**Gereklilik 1:** Aşağıdaki biyoçeşitlilik standardı metninde "Önde gelen sürdürülebilirlik" ifadesinden "açıklamalarına yardımcı olacaktır." ifadesine kadar uzanan bölümü hiçbir değişiklik yapmadan döndürünüz.

**Kaynak Metinden Alıntı:**
____________

Önde gelen sürdürülebilirlik raporlama standardı belirleyicilerinden biri olan Global Reporting Initiative (GRI), biyoçeşitlilik standardı “GRI 101″in revize edilmiş bir versiyonunu yayınladı. Bu standart, GRI aracılığıyla raporlama yapan şirketlerin biyoçeşitlilik etkilerini anlamalarına ve açıklamalarına yardımcı olacaktır.
Yeni standart ile GRI, 2022 yılında Küresel Biyoçeşitlilik Çerçevesi’nin (GBF) kabul edilmesinin ardından hızla ilerleyen doğanın korunmasına yönelik kurumsal ilgiye yanıt vermiştir.
Kuruluşun kıdemli standartlar müdürü Elodie Chêne, GRI’ın önceki biyoçeşitlilik standardı GRI 304’te “oldukça önemli değişiklikler ve revizyonlar” yaptığını söyledi. Yeni standart, biyoçeşitlilik kaybının durdurulması ve tersine çevrilmesi için uluslararası en iyi uygulamaları sunmaktadır. Örneğin, şirketlerden hava ve su kirliliği ve istilacı türlerin yayılması gibi biyoçeşitlilik kaybına yol açan doğrudan etkenler hakkında raporlama yapmalarını istiyor.
Daha sıkı bir yaklaşım
Yeni gereklilikler, gıda ve tarım, madencilik ve petrol ve büyük arazi ve su ayak izlerine sahip diğer endüstriler de dahil olmak üzere bir dizi sektördeki şirketleri etkileyecektir.

____________

**Veri Kümesi Kayıtları:**
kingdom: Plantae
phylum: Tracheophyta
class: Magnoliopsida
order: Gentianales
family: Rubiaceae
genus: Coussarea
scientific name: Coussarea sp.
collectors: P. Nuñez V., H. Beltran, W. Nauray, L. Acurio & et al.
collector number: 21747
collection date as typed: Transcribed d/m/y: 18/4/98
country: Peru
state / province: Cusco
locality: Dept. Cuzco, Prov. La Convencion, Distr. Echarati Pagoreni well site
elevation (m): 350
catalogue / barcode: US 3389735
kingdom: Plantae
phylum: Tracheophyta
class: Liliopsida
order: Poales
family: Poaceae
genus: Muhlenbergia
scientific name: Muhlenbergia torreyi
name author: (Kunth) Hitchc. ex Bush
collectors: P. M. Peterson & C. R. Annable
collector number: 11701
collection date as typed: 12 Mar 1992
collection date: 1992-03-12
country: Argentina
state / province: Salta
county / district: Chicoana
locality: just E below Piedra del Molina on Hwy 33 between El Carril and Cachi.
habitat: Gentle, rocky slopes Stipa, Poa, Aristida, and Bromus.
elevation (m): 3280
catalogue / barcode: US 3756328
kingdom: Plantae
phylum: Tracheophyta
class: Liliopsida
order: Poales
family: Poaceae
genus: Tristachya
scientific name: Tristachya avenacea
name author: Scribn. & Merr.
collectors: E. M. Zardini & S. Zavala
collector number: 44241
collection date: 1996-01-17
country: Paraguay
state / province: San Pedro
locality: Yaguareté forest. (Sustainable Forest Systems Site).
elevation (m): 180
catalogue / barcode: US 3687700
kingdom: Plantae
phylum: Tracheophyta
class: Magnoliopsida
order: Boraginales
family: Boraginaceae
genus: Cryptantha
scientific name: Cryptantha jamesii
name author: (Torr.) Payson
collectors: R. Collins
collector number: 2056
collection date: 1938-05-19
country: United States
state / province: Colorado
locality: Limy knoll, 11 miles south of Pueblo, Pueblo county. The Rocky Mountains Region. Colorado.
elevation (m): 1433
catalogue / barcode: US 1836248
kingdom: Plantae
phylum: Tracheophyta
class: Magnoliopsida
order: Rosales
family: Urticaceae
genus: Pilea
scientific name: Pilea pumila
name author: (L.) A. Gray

____________

**Gereklilik 2:** Yukarıdaki listede "locality: Yaguareté forest." ifadesini içeren satırdan listenin sonuna kadar uzanan bölümü, iki uç da dahil olmak üzere, hiçbir değişiklik yapmadan yeniden yazınız.

**Tam Yanıt 1:**
Önde gelen sürdürülebilirlik raporlama standardı belirleyicilerinden biri olan Global Reporting Initiative (GRI), biyoçeşitlilik standardı “GRI 101″in revize edilmiş bir versiyonunu yayınladı. Bu standart, GRI aracılığıyla raporlama yapan şirketlerin biyoçeşitlilik etkilerini anlamalarına ve açıklamalarına yardımcı olacaktır.

**Tam Yanıt 2:**
locality: Yaguareté forest. (Sustainable Forest Systems Site).
elevation (m): 180
catalogue / barcode: US 3687700
kingdom: Plantae
phylum: Tracheophyta
class: Magnoliopsida
order: Boraginales
family: Boraginaceae
genus: Cryptantha
scientific name: Cryptantha jamesii
name author: (Torr.) Payson
collectors: R. Collins
collector number: 2056
collection date: 1938-05-19
country: United States
state / province: Colorado
locality: Limy knoll, 11 miles south of Pueblo, Pueblo county. The Rocky Mountains Region. Colorado.
elevation (m): 1433
catalogue / barcode: US 1836248
kingdom: Plantae
phylum: Tracheophyta
class: Magnoliopsida
order: Rosales
family: Urticaceae
genus: Pilea
scientific name: Pilea pumila
name author: (L.) A. Gray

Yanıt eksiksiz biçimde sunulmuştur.